Desapego. Esse conta. Muitas pessoas ofereciam o sustento para Jesus.  Não era raro algumas piedosas mulheres providenciarem alimento e vestuário para rabino. Quando Jesus foi crucificado, estavam ali também algumas mulheres olhando de longe; entre elas Maria Madalena, Maria, mãe de Tiago Menor e de Joset, e Salomé. 41 Quando ele estava na Galiléia, estas o seguiam e lhe prestavam serviços. Estavam ali também muitas outras mulheres que com ele tinham subido a Jerusalém (MC 14,40).  Assim faziam com Jesus, por devoção e gratidão, algumas mulheres, entre elas, Maria Madalena. Serviam não só a Jesus, mas também aos apóstolos. Assim, desapegado das preocupações relativas à subsistência, Jesus pregava com o exemplo o desapego a todas as coisas terrenas.[4] Uma pregação atualíssima em nossos dias!

Vivendo o dia a dia segundo Deus, não apenas cumprindo regras de tradição religiosa, nos diferenciaremos dos fariseus. Lembra que Jesus censurou o fariseu e elogiou a sinceridade da pecadora arrependida? Uma lição que não pode ser esquecida.

 Eu diante da Palavra:

Vivo para quem?
19 Na realidade, pela eu morri para a lei, a fim de viver para Deus. Estou pregado à cruz de Cristo (Gl 2,19).

Posso me considerar morto para o mal e vivo para a prática do bem?

Pecado leva a morte
13 Davi disse a Natã: Pequei contra o Senhor. Natã respondeu-lhe: O Senhor perdoa o teu pecado; não morrerás (2Sm 12,13).

Que noção eu tenho de pecado?
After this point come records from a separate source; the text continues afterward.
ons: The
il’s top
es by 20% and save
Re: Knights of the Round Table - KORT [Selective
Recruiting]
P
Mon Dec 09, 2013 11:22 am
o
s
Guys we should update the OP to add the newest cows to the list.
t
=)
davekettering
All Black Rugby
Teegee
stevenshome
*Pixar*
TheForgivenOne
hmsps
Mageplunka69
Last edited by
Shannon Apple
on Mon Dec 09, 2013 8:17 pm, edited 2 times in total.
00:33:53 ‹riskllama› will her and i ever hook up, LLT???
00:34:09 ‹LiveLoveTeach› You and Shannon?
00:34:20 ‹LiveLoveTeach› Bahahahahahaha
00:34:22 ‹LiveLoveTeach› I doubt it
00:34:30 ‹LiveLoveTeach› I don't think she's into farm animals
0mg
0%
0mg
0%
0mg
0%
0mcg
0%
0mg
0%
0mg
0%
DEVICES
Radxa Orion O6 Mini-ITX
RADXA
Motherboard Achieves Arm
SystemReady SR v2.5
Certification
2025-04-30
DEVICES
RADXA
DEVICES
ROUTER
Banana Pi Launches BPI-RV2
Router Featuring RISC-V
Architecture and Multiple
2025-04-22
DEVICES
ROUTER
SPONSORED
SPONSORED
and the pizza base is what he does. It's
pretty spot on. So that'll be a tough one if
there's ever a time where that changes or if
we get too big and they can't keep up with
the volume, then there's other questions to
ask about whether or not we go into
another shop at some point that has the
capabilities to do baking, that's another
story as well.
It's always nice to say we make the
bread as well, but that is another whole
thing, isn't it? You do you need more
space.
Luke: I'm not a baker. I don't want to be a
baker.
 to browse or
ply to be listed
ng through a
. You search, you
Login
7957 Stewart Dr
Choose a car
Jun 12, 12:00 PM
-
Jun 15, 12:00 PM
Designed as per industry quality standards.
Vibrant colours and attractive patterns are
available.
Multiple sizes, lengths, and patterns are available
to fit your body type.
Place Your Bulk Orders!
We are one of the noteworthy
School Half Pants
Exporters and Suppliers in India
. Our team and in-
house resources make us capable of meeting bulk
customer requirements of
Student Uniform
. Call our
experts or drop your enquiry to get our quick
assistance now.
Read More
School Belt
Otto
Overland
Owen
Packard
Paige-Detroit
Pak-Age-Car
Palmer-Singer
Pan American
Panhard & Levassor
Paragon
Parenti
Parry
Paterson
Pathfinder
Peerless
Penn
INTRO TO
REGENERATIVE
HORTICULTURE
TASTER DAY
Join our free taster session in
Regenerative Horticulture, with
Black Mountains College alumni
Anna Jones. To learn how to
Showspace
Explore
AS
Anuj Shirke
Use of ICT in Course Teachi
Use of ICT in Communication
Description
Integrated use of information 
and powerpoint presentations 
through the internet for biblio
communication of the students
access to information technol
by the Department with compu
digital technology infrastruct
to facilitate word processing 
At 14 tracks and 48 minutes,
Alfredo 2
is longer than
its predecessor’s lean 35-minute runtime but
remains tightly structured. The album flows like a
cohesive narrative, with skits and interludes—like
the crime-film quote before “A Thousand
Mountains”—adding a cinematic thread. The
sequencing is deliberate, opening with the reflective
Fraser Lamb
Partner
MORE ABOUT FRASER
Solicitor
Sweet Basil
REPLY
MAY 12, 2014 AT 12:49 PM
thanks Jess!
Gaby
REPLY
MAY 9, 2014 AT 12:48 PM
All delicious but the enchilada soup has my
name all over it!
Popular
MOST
Tenho consciência de que ele leva à morte diante de Deus?

Perdoa pecados
49 Os que estavam com ele à mesa começaram a dizer, então: Quem é este homem que até perdoa pecados?
50
Mas Jesus, dirigindo-se à mulher, disse-lhe: Tua te salvou; vai em paz  (Lc 7,49-50).

A cada quanto tempo peço perdão a Deus de meus pecados?

Minha prece

Senhor, feliz a pessoa que foi perdoada
do seu pecado.
Feliz aquele a quem não olhas mais como sendo culpado
e em cuja alma não há falsidade!
Senhor, quero abandonar a prática do mal,
A exploração do próximo.
Ajuda-me a me arrepender de minhas faltas
E não mais cometê-las.
Assim, poderei  louvar-te com sinceridade.
Quero ter um coração reto e cantar alegre
por causa de tua bondade.


[1]   Anotação em Lc 7,37 da Bíblia Sagrada do Pontífíci Instituto Bíblico de Roma, São Paulo: Paulinas, 1967.

[2]   Anotação em Lc 7,37 da Bíblia Sagrada do Pontífíci Instituto Bíblico de Roma, São Paulo: Paulinas, 1967.

[3]   Anotação em Lc 7,48-49 da Bíblia Sagrada do Pontifício Instituto Bíblico de Roma, São Paulo: Paulinas, 1967.

[4]   Anotação em Lc 8,3 da Bíblia Sagrada do Pontifício Instituto Bíblico de Roma, São Paulo: Paulinas, 1967.